Il y a là quelque jouissance d’Astruc à revendiquer sa suprême liberté - nécessité faite loi - contre la résistance du corps des acteurs, leur inertie tenace qui voudrait les ramener toujours au front. Sa caméra les cueille au détour d’un plan, les bouscule, les anime d’un mouvement impératif - parfois fébrile, parfois décisif, les abandonne un instant - celui de la poussée du désir, pour les saisir à nouveau, et surprendre la crispation d’une lèvre ou le trouble d’un regard. Une manière, aussi, de les jeter dans l’arène de leurs fantasmes, à leur corps défendant. Le prisonnier de Tolède plongé dans les ténèbres des galeries souterraines, Roderick lâché dans les couloirs du souvenir, c’est toujours un territoire obscur à parcourir, entre obsession et déraison, dans des mouvements souples et incisifs qui ne sont que les traces d’une coulée impérieuse, celle d’une pensée en devenir.
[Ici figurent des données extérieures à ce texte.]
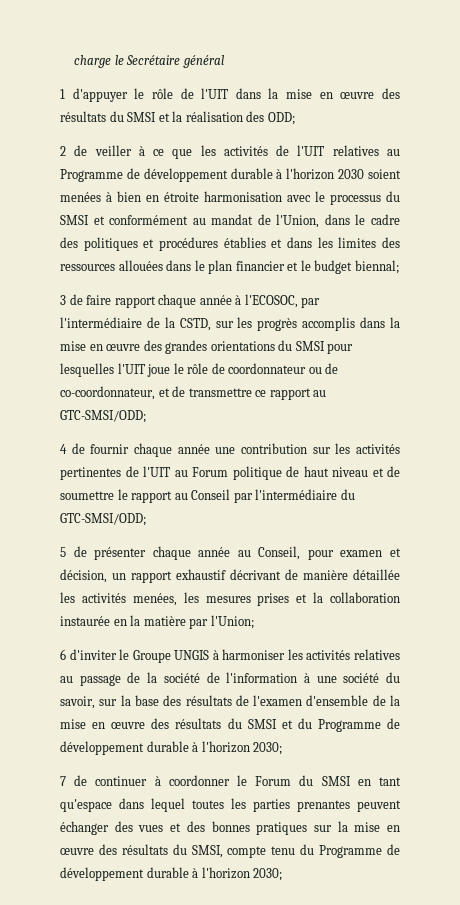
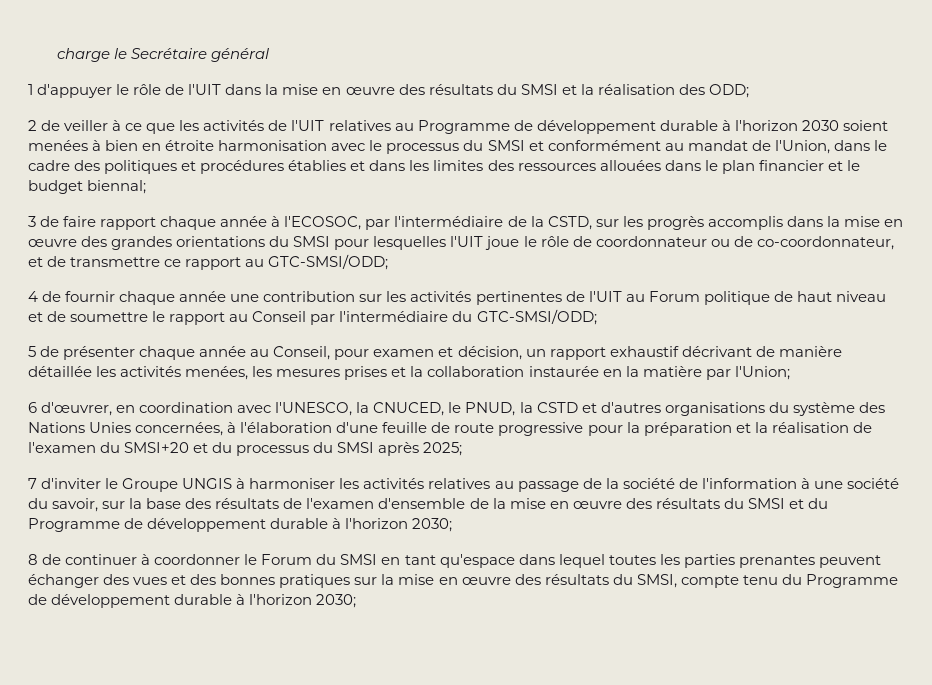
(66, 654) none -> [41,402,885,416] [28,422,872,436] [28,442,463,456] [28,478,37,489] d'œuvrer, en coordination avec l'UNESCO, la CNUCED, le PNUD, la CSTD et d'autres organisations du système des Nations Unies concernées, à l'élaboration d'une feuille de route progressive pour la préparation et la réalisation de l'examen du SMSI+20 et du processus du SMSI après 2025; // 7
[60,776,66,786] 7 -> [28,554,38,565] 8

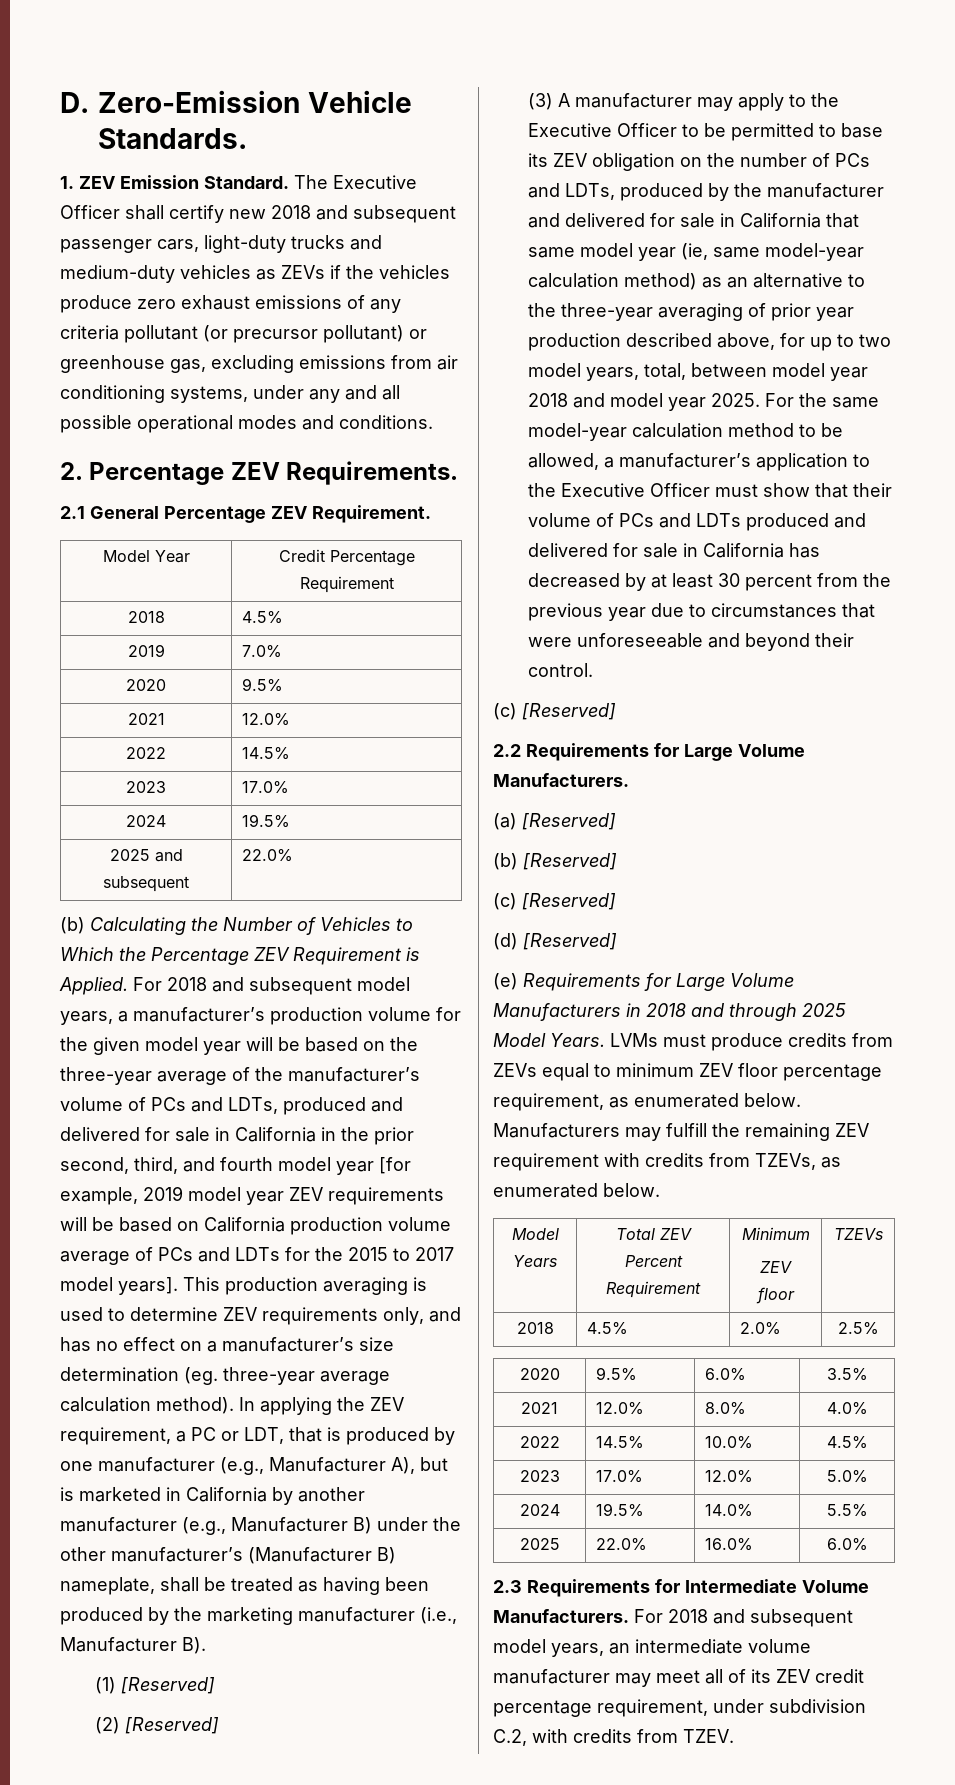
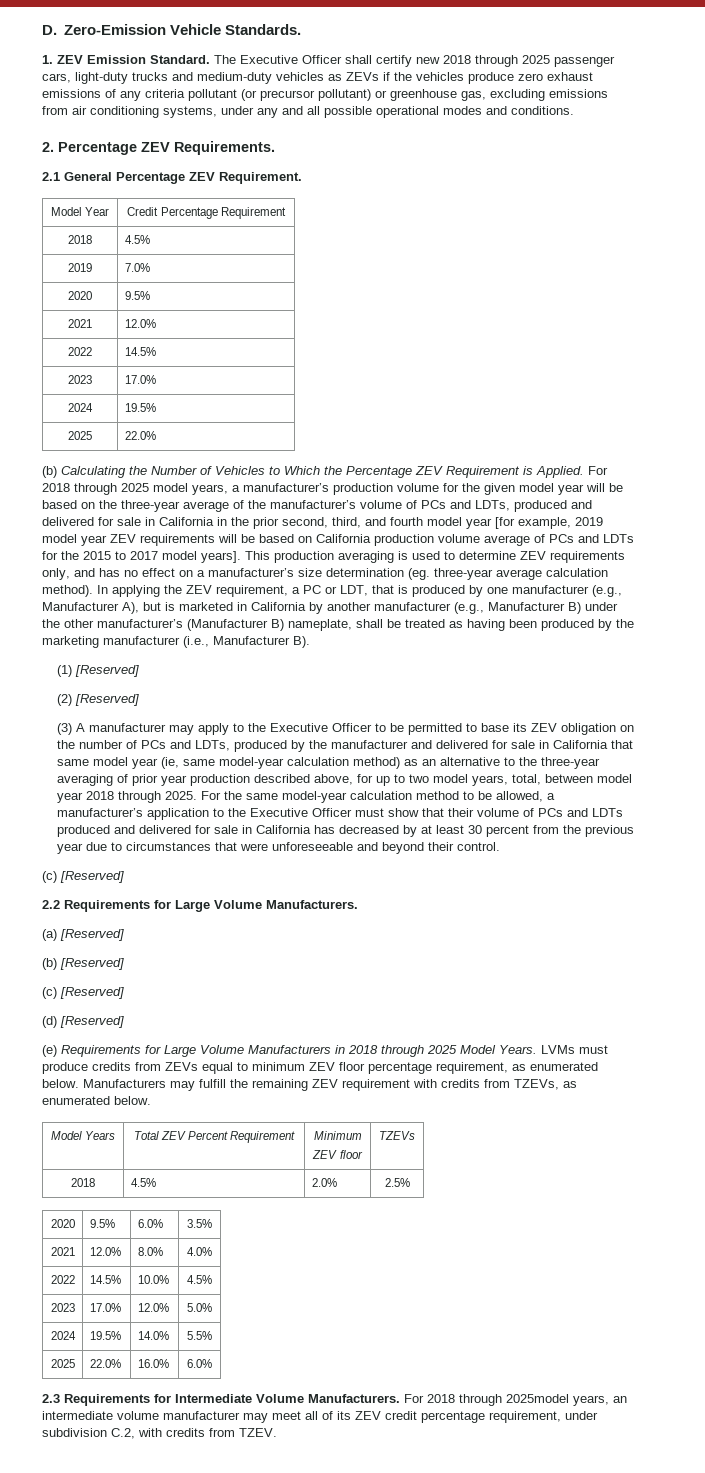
[316,205,456,223] and subsequent -> [475,55,550,67] through 2025
[154,849,183,862] [103,876,189,892] and subsequent -> (92, 435) none
[212,977,352,995] and subsequent -> [74,483,149,495] through 2025
[573,393,707,411] and model year -> [118,791,162,803] through
[691,1003,724,1017] and -> (378, 1049) none
[713,1609,853,1627] [493,1639,546,1653] and subsequent model -> [459,1394,569,1406] through 2025model

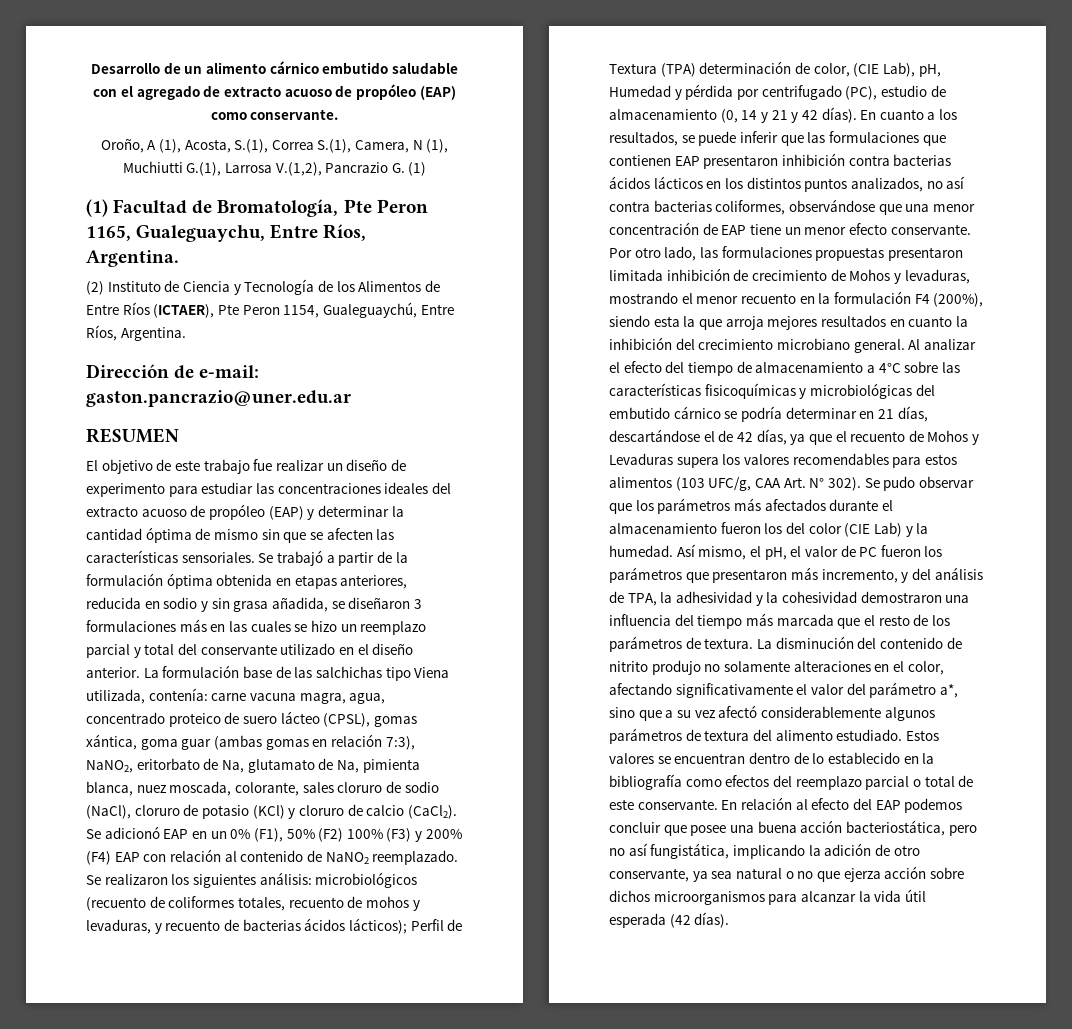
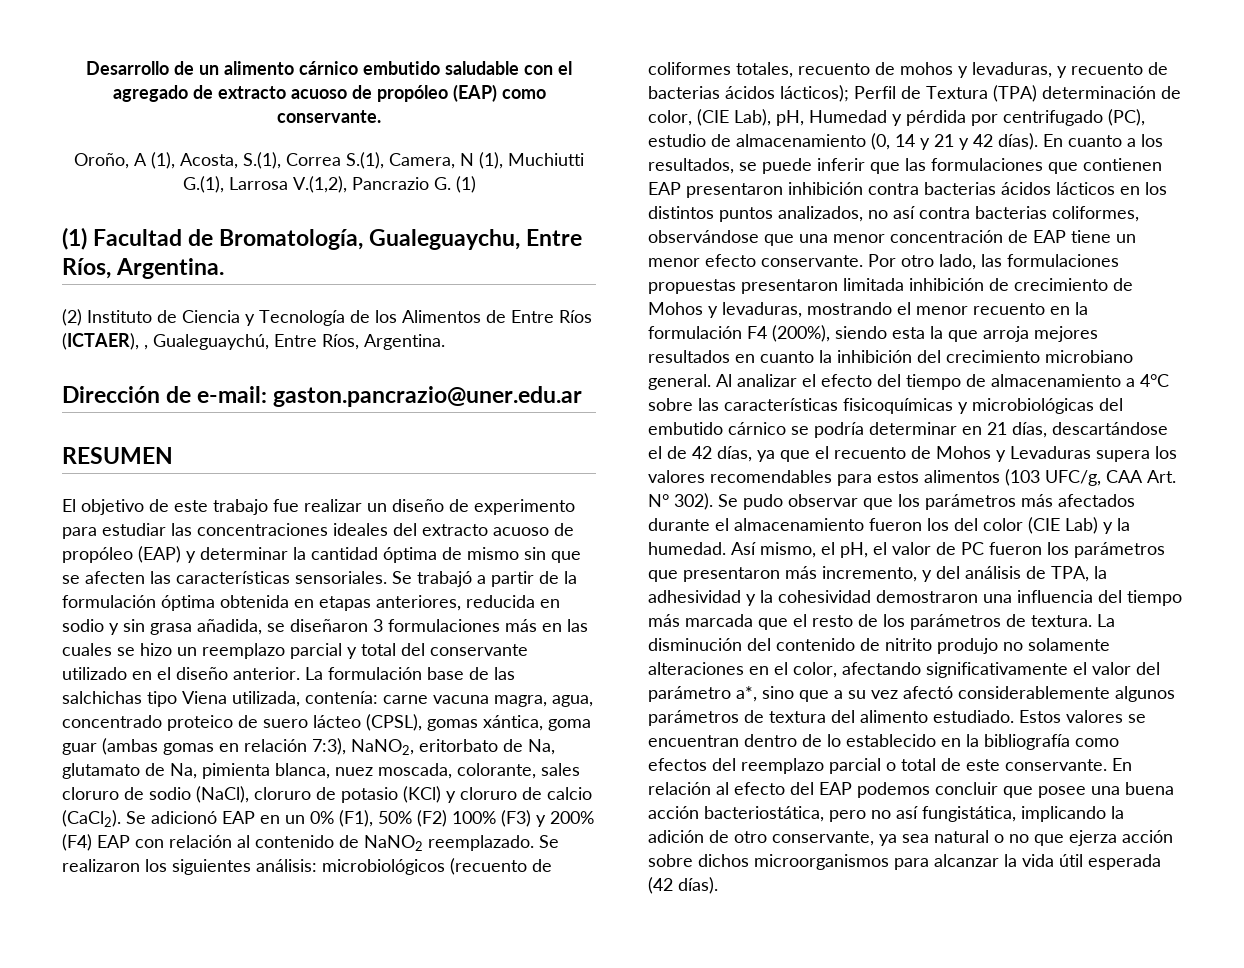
[343,199,428,213] [86,225,131,241] Pte Peron 1165, -> (364, 239) none
[217,304,320,318] Pte Peron 1154, -> [144,345,148,350] ,

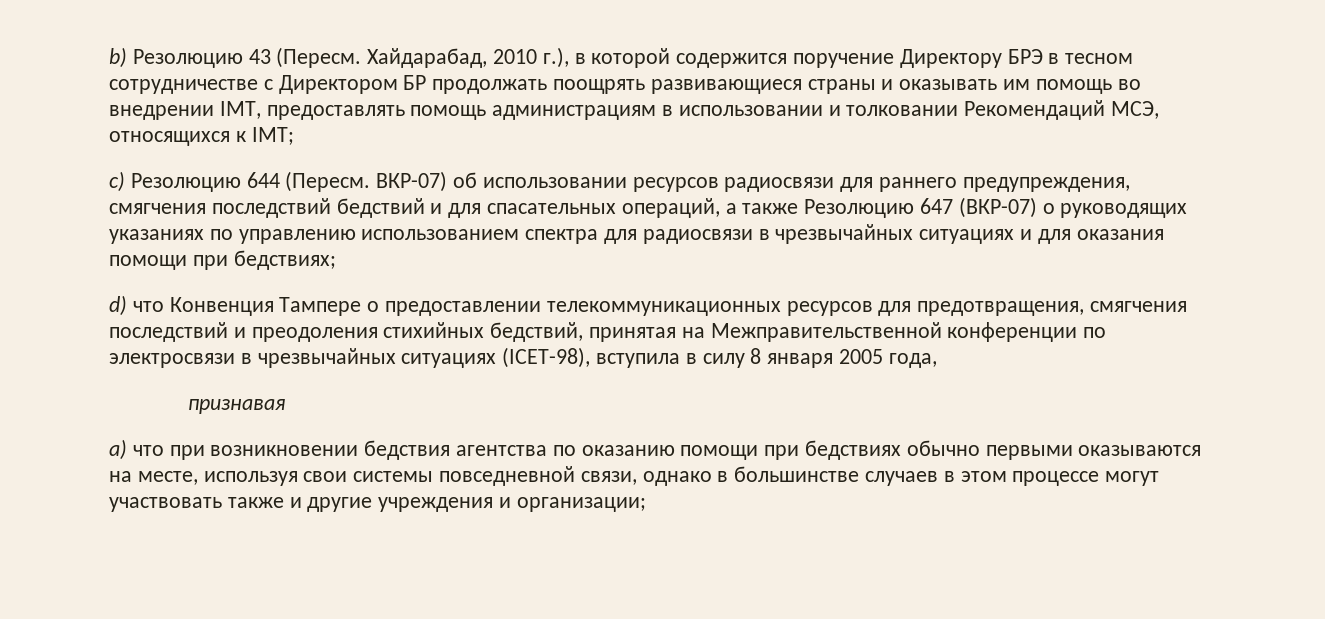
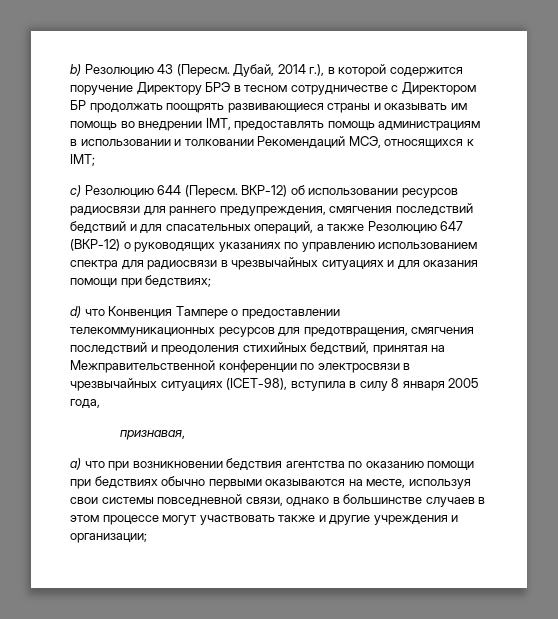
[367,48,538,68] Хайдарабад, 2010 -> [233,64,306,77] Дубай, 2014
[376,171,448,192] ВКР-07) -> [241,185,288,197] ВКР-12)
[958,197,1037,218] (ВКР-07) -> [70,239,120,251] (ВКР-12)
[187,399,285,414] признавая -> [119,430,185,440] признавая,

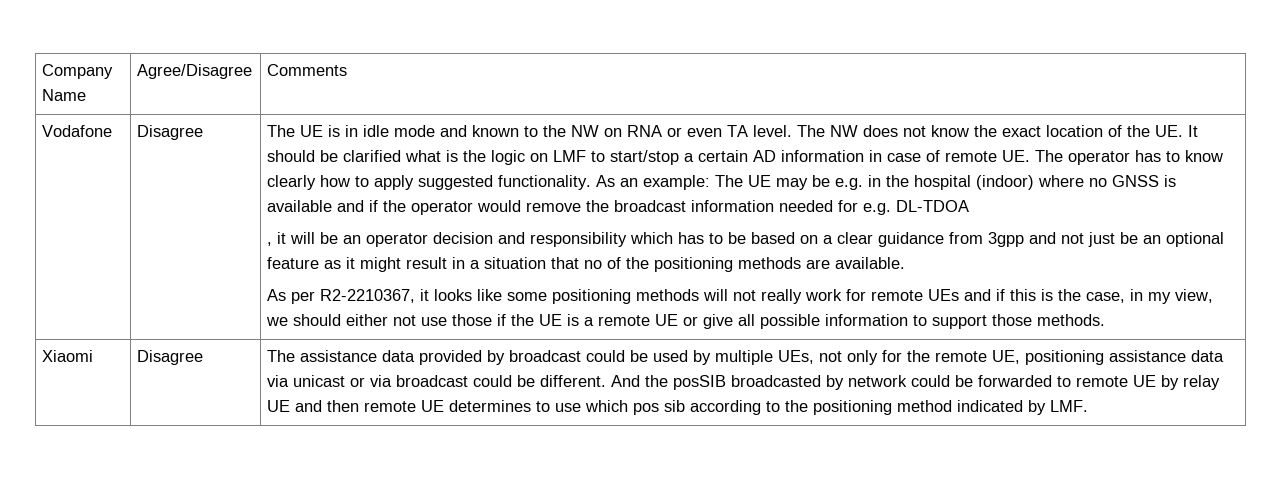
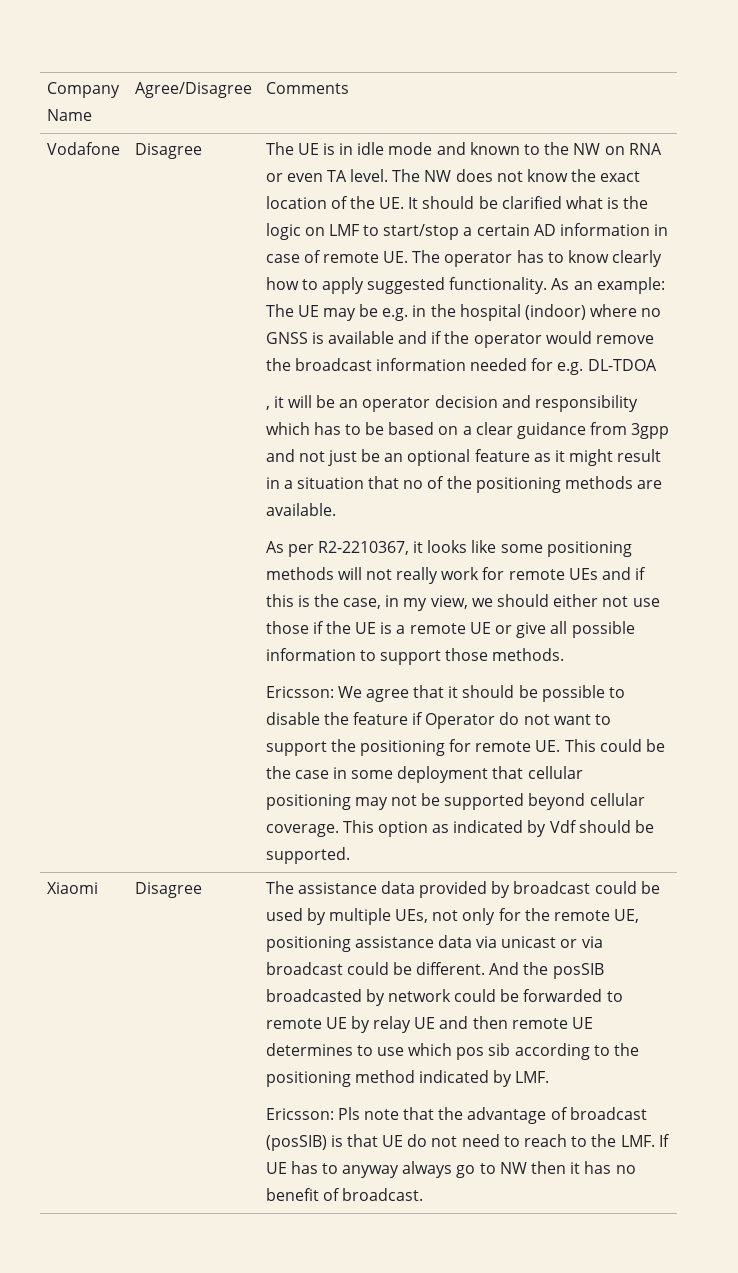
(1106, 320) none -> [265,685,626,702] [265,712,612,729] [265,739,666,756] [265,766,583,783] [265,793,645,810] [265,820,655,837] [265,847,350,864] // Ericsson: We agree that it should be possible to disable the feature if Operator do not want to support the positioning for remote UE. This could be the case in some deployment that cellular positioning may not be supported beyond cellular coverage. This option as indicated by Vdf should be supported.
(1089, 406) none -> [265,1107,647,1124] [265,1134,670,1151] [265,1161,636,1178] [265,1188,423,1201] // Ericsson: Pls note that the advantage of broadcast (posSIB) is that UE do not need to reach to the LMF. If UE has to anyway always go to NW then it has no benefit of broadcast.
L’espace est tendu, aussi, par un verbe précis articulant un réseau dense de résonnances, où la clarté de l’énonciation - une certaine forme de solennité - porte avant tout le poids de la fascination. Il faut voir Rosalie envahie par les mots savoureux de l’Abbé de Grancey narrant sa première rencontre avec Albert Savarus, submergée par ces vagues de désir que la caméra accompagne dans un va-et-vient sensuel et irrésistible. Ce sont autant les mots tristes et froids du maître de cérémonie que les panoramiques épinglés - dans un enchaînement solidaire de celui des roulements du tambour, qui acculent Evariste bord cadre, abandonné, dérisoire avec ce pauvre morceau de papier qu’il referme sur sa vie. Au-delà des mots, c’est au rythme de la cantate 51 qu’Anna, Bruno et Eric se meuvent, s’évitent, se croisent et se font face, dans le silence électrique de l’auditorium.
Un cinéma résolument compact, au sens mathématique du terme, qui offre, dans la fuite des regards, le filé des monologues et la dérive des corps, la plénitude d’un espace irrémédiablement fini, où tout converge vers ces rares instants où les mots et les corps se consument dans le surgissement de la conscience, sans autre échappatoire que l’abandon à la révélation. Il y a là une foi inébranlable en la possibilité d’un espace filmique qui permet de montrer ce qui ne se voit pas.
[1] Entretien avec Jean Collet (Télérama, 1961).
[2] Notes sur Orson Welles (La Table Ronde, 1948).